Looking back on 2015, it’s been a rough year for the Office of Personnel Management (OPM). The headlines said it all – 22 million current and former federal employees, contractors, and in some cases, family members of those individuals, had personal information stolen out of an OPM database. The theft took place through July and August 2014; a second theft, this time of OPM data stored in an Interior Department data center, happened in December 2014. The exploits weren’t discovered until April 2015.
A scathing hearing was held by the House Oversight and Government Reform Committee in June, and OPM Director Katherine Archuleta resigned a month later. Earlier this month the agency announced it is bringing in Clifton Triplett, formerly the managing partner at SteelPointe Partners, an international management consulting firm, as senior cyber and IT advisor. Just last week President Obama formally nominated Beth Cobert, who has been serving as acting director, to head the agency.
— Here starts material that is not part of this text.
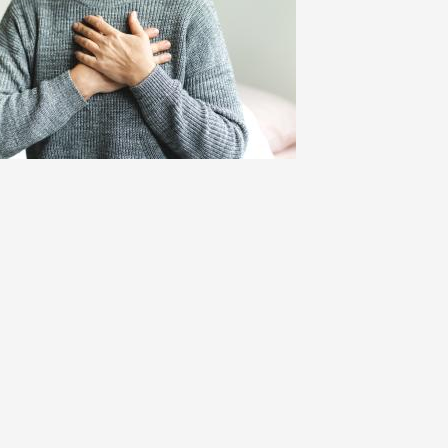
en je
ersterken.
ing en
In a press release announcing Triplett’s hire, OPM said he “will serve as a key advocate for advancing the state of enterprise architecture and cybersecurity, including information technology investments, capabilities, and services. Working alongside OPM’s CIO, Triplett will support the ongoing response to the recent incidents, complete development of OPM’s plan to mitigate future incidents, and recommend further improvements to best secure OPM’s IT architecture.” Triplett will report directly to Cobert.
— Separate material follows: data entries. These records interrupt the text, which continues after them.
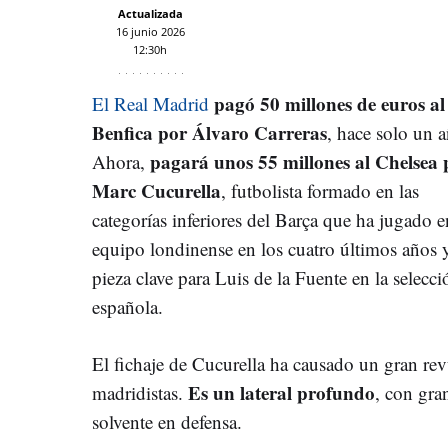
Actualizada
16 junio 2026
12:30h
pagó 50 millones de euros al
El Real Madrid
Benfica por Álvaro Carreras
, hace solo un 
pagará unos 55 millones al Chelsea 
Ahora,
Marc Cucurella
, futbolista formado en las
categorías inferiores del Barça que ha jugado e
equipo londinense en los cuatro últimos años 
pieza clave para Luis de la Fuente en la selecci
española.
El fichaje de Cucurella ha causado un gran rev
Es un lateral profundo
madridistas.
, con gra
solvente en defensa.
While there is an element of “closing the barn door after the horse has been stolen,” the agency has been taking aggressive steps to strengthen its cybersecurity, including a 30-day “cyber sprint” to implement multifactor authentication, patching critical vulnerabilities, and identifying high-value assets.
We reached out to OPM to see what lessons they’ve learned from the incidents. The agency is incorporating guidance from the Department of Homeland Security’s Computer Emergency Response Team (CERT), National Institute of Standards and Technology (NIST), the Office of Management and Budget, NSA, and the Federal CIO, according to an OPM IT program specialist, along with industry best practices. Collaborations with agency partners to design and implement new infrastructure are ongoing. Cybersecurity experts from OMB’s Office of e-Government and Information Technology also are working closely with OPM personnel, she said.
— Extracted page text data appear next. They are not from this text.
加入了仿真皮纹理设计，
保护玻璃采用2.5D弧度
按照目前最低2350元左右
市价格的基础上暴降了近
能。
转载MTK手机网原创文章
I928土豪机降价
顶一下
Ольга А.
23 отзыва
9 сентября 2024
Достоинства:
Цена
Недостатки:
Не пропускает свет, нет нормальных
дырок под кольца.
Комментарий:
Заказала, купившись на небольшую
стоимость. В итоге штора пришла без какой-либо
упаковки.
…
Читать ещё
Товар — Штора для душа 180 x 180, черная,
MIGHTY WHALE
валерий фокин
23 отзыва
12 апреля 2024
The IT program specialist said OPM is in “the early stages” of implementing continuous diagnostics and mitigation tools through DHS’ CDM program, with full deployment targeted for the end of March 2016. The tools will be used for a wide range of tasks, including routine compliance scans to locate security vulnerabilities, using real-time monitoring dashboards to detect anomalies from normal network activities, and integrating Indicators of Compromise (IOC) intelligence feeds into the agency’s security infrastructure.
The agency also is committed to expanding the use of analytics. The program specialist said planning is under way to deploy a data analytics tool that provides advanced log correlation technology, and another tool that will gather large datasets to create network activity baselines in order to spot anomalies.
John Sellers, head of federal sales for Lancope, a provider of network visibility and security intelligence commented on the importance of agencies leveraging security analytics. “It is crucial that federal agencies rely on a concept known as ‘context-aware security’. Context-aware security hinges on knowing what normal, everyday activity on the network looks like in order to identify suspicious or abnormal behavior,” he told us. Sellers went on to say that, “today’s modern network has too much activity and too many users for a person to make sense of it manually.”
Solutions, like the Lancope’s StealthWatch® System can baseline activity from or to every host and machine on the network to determine what normal operation looks. Sellers explained that any activity that falls outside that threshold is immediately red flagged, allowing for either an automated response, or allowing security personnel to investigate and mitigate the threat before data is stolen. Additionally, Sellers told us that StealthWatch also recognizes behaviors commonly associated with threats such as data hoarding, reconnaissance, unauthorized access to sensitive information and data exfiltration.
In addition to expanding the use of security analytics, OPM plans to increase security awareness training and requirements to reflect current issues and threats, and provide those affected by the breaches with identity protection services. The program specialist said the latter effort may establish a precedent that could lead to creation of new federal policy.